Brasilia architect Oscar Niemeyer wins Gold Medal
Oscar Niemeyer, architect of Brasilia, is the RIBA Royal Gold Medallist for 1998. Niemeyer, 91, has beaten names thought to include Frank Gehry and Cesar Pelli. His merits were debated by a jury chaired by institute president David Rock and including Sir Michael Hopkins, Professor Peter Carolin, Ian Latham, Amanda Levete, Stuart Lipton and Professor Robert Maxwell.

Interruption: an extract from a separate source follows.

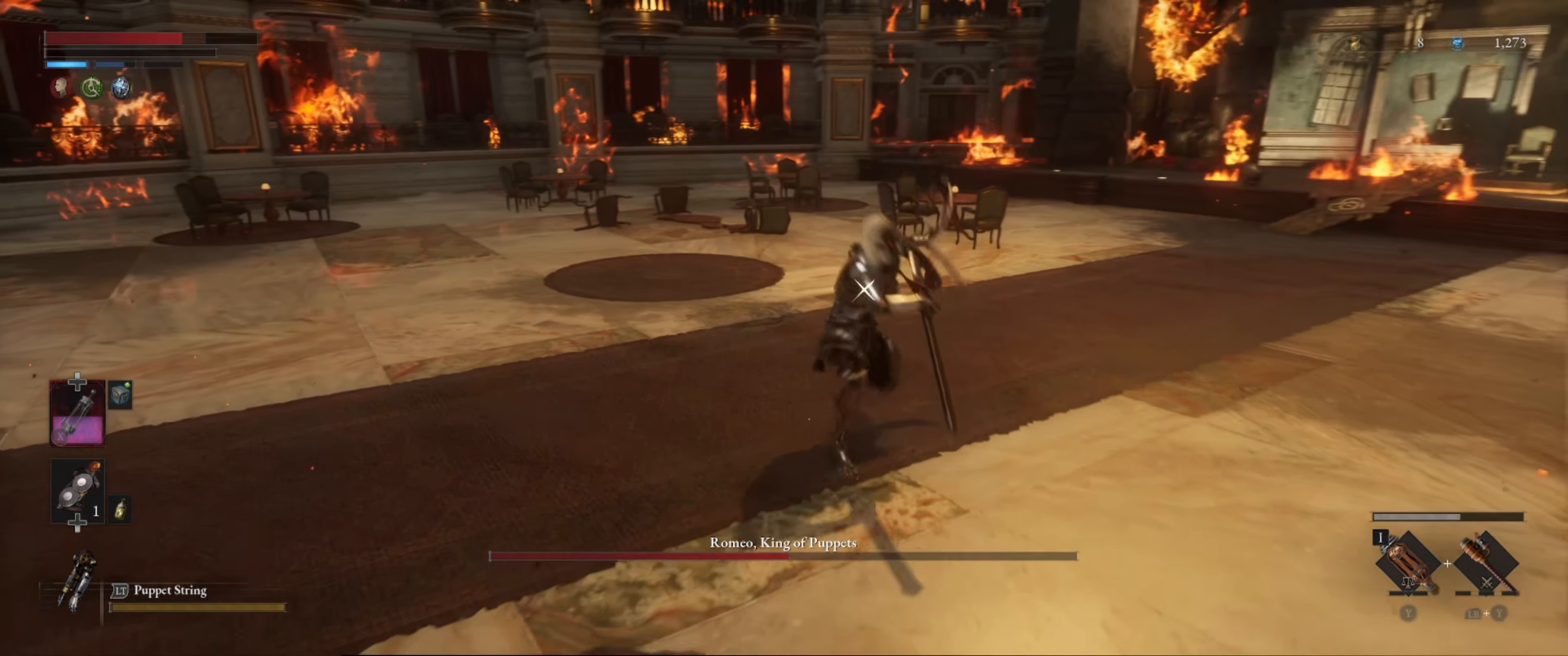
{"buttons": ["L1"], "left_stick": "down-left", "right_stick": "center", "events": [[50, "B", "up"]]}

'I am very happy, ' Niemeyer said of the news. 'I have spent my entire life at the drawing board, just thinking about architecture.'
An 'unassuming and humble man' according to 1996 Gold Medal winner and one-time colleague Harry Seidler, Niemeyer was inspired by Le Corbusier. He worked with him on designs for the Ministry of Health and Education Building in Rio de Janeiro. Corb told him, 'Architecture is invention.'
That collaboration continued in 1939 with the Brazilian pavilion at the World's Fair in New York, and between 1947 and 1952 when the pair were on an international team working on the United Nations Building, again in New York. But he is best known for his buildings in Brasilia, where he worked with masterplanner Lucio Costa. This is where Niemeyer's civic buildings lie - the Presidential Palace, the seat of government, the Federal Supreme Court and, most spectacularly, the National Congress with its twin towers, dome and inverted dome. Other buildings of special note include the Communist Party Headquarters in Paris (see News in Pictures, pages 10-11) - he himself was a communist for most of his working life - his own house in Rio, the Cultural Centre at Le Havre (1972) and the University of Constantine in Algeria. This last 100m-long building showed his interest in technology - in extending to the limit the tensile strength of reinforced concrete - as well as demonstrating the artistry in his work cited by the RIBA jury.
'It is quite proper to refer to an art of architecture with Niemeyer, since he has never had any doubt about what the architect has to do, ' the jury said. 'His buildings have no need of our rhetoric, their forms communicate directly. They express beauty, elegance, daring, innovation and function.' The citation added that his vision was of architecture as 'inspired structure', with a duty to satisfy needs and then meet aspirations: 'poetry rather than prose'.
Niemeyer is currently working on a cultural centre in Barra da Tijuca in Rio and a museum in Niteroi. He is planning to come to this country to accept the award, although his intense fear of flying - down to Rio or beyond - may be a hindrance.